Continue the discussion below about querying a LanceDB table through DataFusion, picking up from where it stops.

*Document text*.
=== Begin Enclosure ===

I'm not sure if this is an issue with LanceDataset or Datafusion or if I am just doing something wrong.

Here is the code:

from datafusion import SessionContext
import lancedb


def main():
    uri = "data/sample-lancedb"
    db = lancedb.connect(uri)

    data = [
        {"vector": [3.1, 4.1], "item": "foo", "price": 10.0},
        {"vector": [5.9, 26.5], "item": "bar", "price": 20.0},
    ]

    tbl = db.create_table("my_table", data=data, mode="overwrite")

    ctx = SessionContext()
    ctx.register_dataset("my_table", tbl.to_lance())
    df = ctx.table("my_table")
    df.show()


if __name__ == "__main__":
    main()

dreverri avatar Dec 20 '24 19:12 dreverri

Looks like you're using datafusion's pyarrow integration to read from a pyarrow dataset. Lance mimics a pyarrow dataset. This is how we are able to be queried from DuckDb. However, it seems that we don't mimic it faithfully enough :smile: and so Datafusion is getting confused.

I seem to recall digging into this a while back and Datafusion want to split up the dataset into fragments and query it that way and we didn't really flesh out the pyarrow fragment integration completely.

So there are two options we can take to fix this. First, we could fix up the python interface to more faithfully mimic pyarrow dataset but pyarrow dataset wasn't really intended to be a standard / protocol and there are a few limitations with this approach:

  • You won't get the proper parallelism on reads
  • Filters are not pushed down (or maybe they are but only a limited subset are supported)
  • Some python overhead (not sure if it is per-batch overhead or not but it might be and that could be significant for some queries)

A different approach (now that https://github.com/apache/datafusion-python/issues/823 has merged) would be to do something like this: https://github.com/delta-io/delta-rs/pull/3012/files

That would be limited to newer versions of datafusion python (43.1 and above) but would overcome the above drawbacks and be easier to maintain.

=== End Enclosure ===

*Data to examine*.
=== Begin Enclosure ===

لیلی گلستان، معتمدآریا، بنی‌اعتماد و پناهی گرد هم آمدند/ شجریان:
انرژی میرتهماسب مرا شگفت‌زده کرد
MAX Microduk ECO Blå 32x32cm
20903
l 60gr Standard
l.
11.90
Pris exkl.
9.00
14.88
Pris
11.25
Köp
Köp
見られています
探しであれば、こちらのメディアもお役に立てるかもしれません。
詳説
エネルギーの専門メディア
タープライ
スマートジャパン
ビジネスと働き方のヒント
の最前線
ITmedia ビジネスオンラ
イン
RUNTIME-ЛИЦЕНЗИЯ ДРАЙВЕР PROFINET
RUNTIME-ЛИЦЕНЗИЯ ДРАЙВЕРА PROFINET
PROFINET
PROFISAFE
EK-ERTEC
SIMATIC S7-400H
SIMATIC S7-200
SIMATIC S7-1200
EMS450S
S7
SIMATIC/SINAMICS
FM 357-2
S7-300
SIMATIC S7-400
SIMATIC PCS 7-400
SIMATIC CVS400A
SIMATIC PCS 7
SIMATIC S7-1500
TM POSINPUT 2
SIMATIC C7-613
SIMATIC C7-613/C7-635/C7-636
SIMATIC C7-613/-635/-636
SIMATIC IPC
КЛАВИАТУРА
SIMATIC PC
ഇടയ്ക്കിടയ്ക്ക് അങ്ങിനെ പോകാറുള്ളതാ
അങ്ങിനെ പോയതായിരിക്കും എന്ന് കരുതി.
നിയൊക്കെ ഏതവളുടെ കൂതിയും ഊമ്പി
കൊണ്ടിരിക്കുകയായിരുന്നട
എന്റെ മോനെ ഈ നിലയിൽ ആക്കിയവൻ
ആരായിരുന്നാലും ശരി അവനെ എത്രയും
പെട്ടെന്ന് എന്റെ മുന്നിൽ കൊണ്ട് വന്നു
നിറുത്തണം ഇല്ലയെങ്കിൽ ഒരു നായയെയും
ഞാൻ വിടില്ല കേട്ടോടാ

=== End Enclosure ===

*Result for this task*.
westonpace avatar Dec 20 '24 20:12 westonpace

(to be clear, both approaches will require changes to Lance)

westonpace avatar Dec 20 '24 20:12 westonpace

hi @westonpace , I would like to work on this , could you please provide some pointers on where it would be a good place to keep the FFI for lance? maybe rust/lance-datafusion/src/exec.rs ?

renato2099 avatar Feb 23 '25 18:02 renato2099

@renato2099 I think it will need to be in rust/lance. We introduce Dataset in rust/lance and you'll probably want to build the datafusion provider on top of that. The stuff in rust/lance-datafusion is more helper functions for us to run datafusion plans.

Also, it's probably worth noting that we have a TableProvider implementation in both lance and lancedb. They are very similar and should have the same capabilities. I think we will eventually want FFI table providers for both probably. Starting with lance is fine.

In lance the TableProvider is LanceTableProvider and it is located in rust/lance/src/datafusion/dataframe.rs. You could put the FFI code in there or you could put it in rust/lance/src/datafusion/ffi.rs. I don't have any strong preference.

This will be pretty cool to see come together 😄

westonpace avatar Feb 24 '25 14:02 westonpace

I think this can be closed now @westonpace :)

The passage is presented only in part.